Description of the task -
Reproduce the records below; each should match the original exactly.
....................
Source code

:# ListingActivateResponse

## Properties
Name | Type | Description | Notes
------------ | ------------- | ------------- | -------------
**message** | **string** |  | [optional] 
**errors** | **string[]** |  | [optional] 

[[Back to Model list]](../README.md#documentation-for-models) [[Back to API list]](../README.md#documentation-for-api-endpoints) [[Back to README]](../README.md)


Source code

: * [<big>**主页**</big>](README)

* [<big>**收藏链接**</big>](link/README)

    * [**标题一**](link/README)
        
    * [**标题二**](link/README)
....................
Output of the task -
Source code

:# ListingActivateResponse

## Properties
Name | Type | Description | Notes
------------ | ------------- | ------------- | -------------
**message** | **string** |  | [optional] 
**errors** | **string[]** |  | [optional] 

[[Back to Model list]](../README.md#documentation-for-models) [[Back to API list]](../README.md#documentation-for-api-endpoints) [[Back to README]](../README.md)


Source code

: * [<big>**主页**</big>](README)

* [<big>**收藏链接**</big>](link/README)

    * [**标题一**](link/README)
        
    * [**标题二**](link/README)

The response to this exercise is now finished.